In our executive search education series, we have covered how to know if you are ready to engage a search firm, how to find executive search firms and consultants, the differences between retained and contingency firms, the questions to ask before engaging a consultant, and how to commence a search effectively.
As we have said, an executive search is an investment of your time and your organization's money so you want to be sure to commit to your role in process. Maintaining the momentum of an executive search is extremely important. If you do not maintain momentum, you risk losing the interest of high-caliber candidates as well as the attention of the search consultant. Following are our tips for maintaining a search's momentum to ensure a successful completion:
Commit to your role in the search process, continually collaborating with the search consultant.
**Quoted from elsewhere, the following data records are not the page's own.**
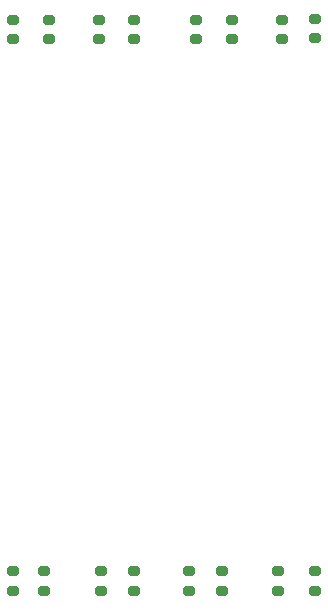
<source format=gbr>
%TF.GenerationSoftware,KiCad,Pcbnew,9.0.0*%
%TF.CreationDate,2025-04-13T20:44:06+03:30*%
%TF.ProjectId,DotMatrix,446f744d-6174-4726-9978-2e6b69636164,rev?*%
%TF.SameCoordinates,Original*%
%TF.FileFunction,Paste,Bot*%
%TF.FilePolarity,Positive*%
%FSLAX46Y46*%
G04 Gerber Fmt 4.6, Leading zero omitted, Abs format (unit mm)*
G04 Created by KiCad (PCBNEW 9.0.0) date 2025-04-13 20:44:06*
%MOMM*%
%LPD*%
G01*
G04 APERTURE LIST*
G04 Aperture macros list*
%AMRoundRect*
0 Rectangle with rounded corners*
0 $1 Rounding radius*
0 $2 $3 $4 $5 $6 $7 $8 $9 X,Y pos of 4 corners*
0 Add a 4 corners polygon primitive as box body*
4,1,4,$2,$3,$4,$5,$6,$7,$8,$9,$2,$3,0*
0 Add four circle primitives for the rounded corners*
1,1,$1+$1,$2,$3*
1,1,$1+$1,$4,$5*
1,1,$1+$1,$6,$7*
1,1,$1+$1,$8,$9*
0 Add four rect primitives between the rounded corners*
20,1,$1+$1,$2,$3,$4,$5,0*
20,1,$1+$1,$4,$5,$6,$7,0*
20,1,$1+$1,$6,$7,$8,$9,0*
20,1,$1+$1,$8,$9,$2,$3,0*%
G04 Aperture macros list end*
%ADD10RoundRect,0.200000X0.275000X-0.200000X0.275000X0.200000X-0.275000X0.200000X-0.275000X-0.200000X0*%
G04 APERTURE END LIST*
D10*
%TO.C,R4*%
X129500000Y-119525000D03*
X129500000Y-117875000D03*
%TD*%
%TO.C,R14*%
X148000000Y-72825000D03*
X148000000Y-71175000D03*
%TD*%
%TO.C,R8*%
X129500000Y-72825000D03*
X129500000Y-71175000D03*
%TD*%
%TO.C,R2*%
X144400000Y-119525000D03*
X144400000Y-117875000D03*
%TD*%
%TO.C,R1*%
X151900000Y-119525000D03*
X151900000Y-117875000D03*
%TD*%
%TO.C,R7*%
X136750000Y-72825000D03*
X136750000Y-71175000D03*
%TD*%
%TO.C,R3*%
X136900000Y-119525000D03*
X136900000Y-117875000D03*
%TD*%
%TO.C,R6*%
X145000000Y-72825000D03*
X145000000Y-71175000D03*
%TD*%
%TO.C,R16*%
X132500000Y-72825000D03*
X132500000Y-71175000D03*
%TD*%
%TO.C,R5*%
X152250000Y-72825000D03*
X152250000Y-71175000D03*
%TD*%
%TO.C,R15*%
X139750000Y-72825000D03*
X139750000Y-71175000D03*
%TD*%
%TO.C,R11*%
X139700000Y-119525000D03*
X139700000Y-117875000D03*
%TD*%
%TO.C,R12*%
X132100000Y-119525000D03*
X132100000Y-117875000D03*
%TD*%
%TO.C,R13*%
X155000000Y-72750000D03*
X155000000Y-71100000D03*
%TD*%
%TO.C,R9*%
X155000000Y-119525000D03*
X155000000Y-117875000D03*
%TD*%
%TO.C,R10*%
X147200000Y-119525000D03*
X147200000Y-117875000D03*
%TD*%
M02*

</source>
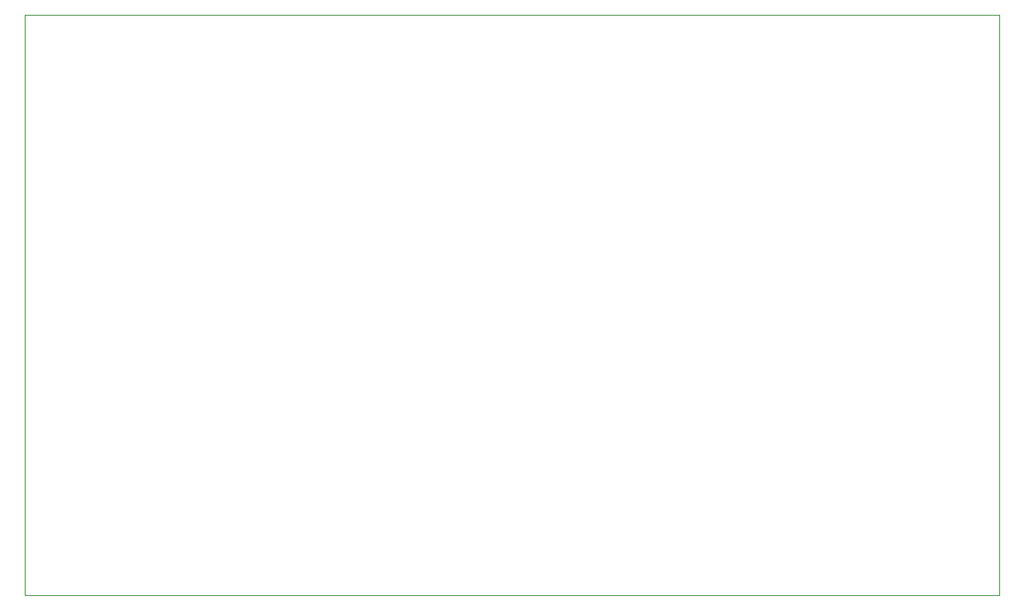
<source format=gbr>
%TF.GenerationSoftware,KiCad,Pcbnew,(6.0.0)*%
%TF.CreationDate,2022-08-29T21:40:36+01:00*%
%TF.ProjectId,Lynx amp Mini,4c796e78-2061-46d7-9020-4d696e692e6b,rev?*%
%TF.SameCoordinates,Original*%
%TF.FileFunction,Profile,NP*%
%FSLAX46Y46*%
G04 Gerber Fmt 4.6, Leading zero omitted, Abs format (unit mm)*
G04 Created by KiCad (PCBNEW (6.0.0)) date 2022-08-29 21:40:36*
%MOMM*%
%LPD*%
G01*
G04 APERTURE LIST*
%TA.AperFunction,Profile*%
%ADD10C,0.100000*%
%TD*%
G04 APERTURE END LIST*
D10*
X74855000Y-29740000D02*
X174855000Y-29740000D01*
X174855000Y-29740000D02*
X174855000Y-89310000D01*
X174855000Y-89310000D02*
X74855000Y-89310000D01*
X74855000Y-89310000D02*
X74855000Y-29740000D01*
M02*

</source>
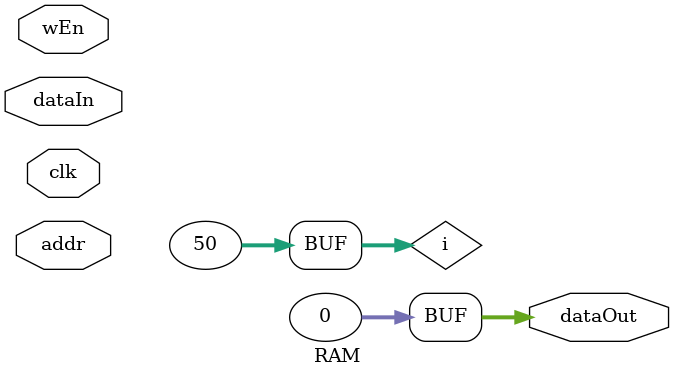
<source format=v>
`timescale 1ns / 1ps
module RAM #( parameter DATA_WIDTH = 32, ADDRESS_WIDTH = 12, DEPTH = 50) (
    input wire                     clk,
    input wire                     wEn,
    input wire [ADDRESS_WIDTH-1:0] addr,
    input wire [DATA_WIDTH-1:0]    dataIn,
    output reg [DATA_WIDTH-1:0]    dataOut = 0);
    
    reg[DATA_WIDTH-1:0] MemoryArray[0:DEPTH-1];
    
    integer i;
    initial begin
        for (i = 0; i < DEPTH; i = i + 1) begin
            MemoryArray[i] <= 0;
        end
        // if(MEMFILE > 0) begin
        //     $readmemh(MEMFILE, MemoryArray);
        // end
    end
    
endmodule

</source>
Regard the search consultant as a trusted advisor, not simply as a vendor. Respect their insight and knowledge of your industry, your competitors, and prospective candidates.
View the search as a priority and respect the sense of urgency.
Keep your internal team apprised of search progress.
Support the continuous flow of information and respond to the consultant’s emails and voice mails in a timely manner.
To prepare for candidate interviews, understand how to present your organization and its opportunity to potential candidates. A good search consultant will assist you in developing an interview strategy as well as prepare you for individual interviews (i.e. candidates' motivations, hot buttons, current employment situation, family issues).
Provide timely, substantive feedback on candidates and their suitability as you want to keep the search refined and the process moving.
Trust the consultant’s suggestions during compensation negotiations and allow them to make the offer to the selected candidate.
Have a plan for onboarding the successful candidate.
Remember that, after hiring the professional, your role continues in onboarding that individual into your organization and team. The first six months are crucial in a new hire’s employment so you will want to make sure the executive is assimilating well and is flourishing within the role. Your search consultant should also continue to stay in touch with both you and the professional throughout these first six months. Any issues should be addressed promptly and appropriately to ensure the long-term success of the individual within your organization.